• _ABOUT THIS EXERCISE_
Each line of the entries, from the first to the line containing "What is the", is to be transcribed exactly as it stands; include no other lines.
[DATA FOR THIS TASK — start]
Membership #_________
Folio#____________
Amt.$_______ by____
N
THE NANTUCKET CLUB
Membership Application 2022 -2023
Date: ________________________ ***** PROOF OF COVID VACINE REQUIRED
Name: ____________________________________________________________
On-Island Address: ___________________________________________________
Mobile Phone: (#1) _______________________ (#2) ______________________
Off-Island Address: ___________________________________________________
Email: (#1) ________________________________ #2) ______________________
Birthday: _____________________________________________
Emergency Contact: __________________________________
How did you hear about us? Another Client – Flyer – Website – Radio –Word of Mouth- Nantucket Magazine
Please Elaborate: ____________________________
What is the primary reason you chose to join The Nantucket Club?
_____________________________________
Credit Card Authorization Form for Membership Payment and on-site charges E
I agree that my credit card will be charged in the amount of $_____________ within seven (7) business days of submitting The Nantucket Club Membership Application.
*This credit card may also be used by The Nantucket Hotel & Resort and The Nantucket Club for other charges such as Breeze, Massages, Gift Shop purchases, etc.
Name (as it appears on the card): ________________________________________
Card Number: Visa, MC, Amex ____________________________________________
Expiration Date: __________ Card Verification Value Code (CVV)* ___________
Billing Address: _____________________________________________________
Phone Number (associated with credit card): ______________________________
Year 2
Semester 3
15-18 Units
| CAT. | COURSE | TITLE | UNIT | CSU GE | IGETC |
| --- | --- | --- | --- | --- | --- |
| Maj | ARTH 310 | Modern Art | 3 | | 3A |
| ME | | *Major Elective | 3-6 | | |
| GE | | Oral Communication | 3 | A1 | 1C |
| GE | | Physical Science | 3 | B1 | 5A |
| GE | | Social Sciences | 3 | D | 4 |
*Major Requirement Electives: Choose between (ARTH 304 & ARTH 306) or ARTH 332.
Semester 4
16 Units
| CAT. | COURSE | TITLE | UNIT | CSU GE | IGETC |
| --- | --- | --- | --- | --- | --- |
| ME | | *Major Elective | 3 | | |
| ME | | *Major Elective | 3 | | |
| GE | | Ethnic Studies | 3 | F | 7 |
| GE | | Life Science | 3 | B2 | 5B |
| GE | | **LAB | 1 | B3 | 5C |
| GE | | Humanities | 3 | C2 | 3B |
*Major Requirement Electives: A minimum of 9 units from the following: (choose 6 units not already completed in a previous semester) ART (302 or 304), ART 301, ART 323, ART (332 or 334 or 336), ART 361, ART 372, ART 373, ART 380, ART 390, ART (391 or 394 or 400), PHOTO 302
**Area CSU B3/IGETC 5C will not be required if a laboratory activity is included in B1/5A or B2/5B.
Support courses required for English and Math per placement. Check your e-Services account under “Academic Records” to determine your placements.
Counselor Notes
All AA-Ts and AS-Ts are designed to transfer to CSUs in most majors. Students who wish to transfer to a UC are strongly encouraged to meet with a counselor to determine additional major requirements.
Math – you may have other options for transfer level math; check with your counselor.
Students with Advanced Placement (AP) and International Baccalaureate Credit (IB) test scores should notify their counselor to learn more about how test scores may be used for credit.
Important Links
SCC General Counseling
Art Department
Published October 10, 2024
[DATA FOR THIS TASK — finish]
• _YOUR RESPONSE_
Membership #_________
Folio#____________
Amt.$_______ by____
N
THE NANTUCKET CLUB
Membership Application 2022 -2023
Date: ________________________ ***** PROOF OF COVID VACINE REQUIRED
Name: ____________________________________________________________
On-Island Address: ___________________________________________________
Mobile Phone: (#1) _______________________ (#2) ______________________
Off-Island Address: ___________________________________________________
Email: (#1) ________________________________ #2) ______________________
Birthday: _____________________________________________
Emergency Contact: __________________________________
How did you hear about us? Another Client – Flyer – Website – Radio –Word of Mouth- Nantucket Magazine
Please Elaborate: ____________________________
What is the primary reason you chose to join The Nantucket Club?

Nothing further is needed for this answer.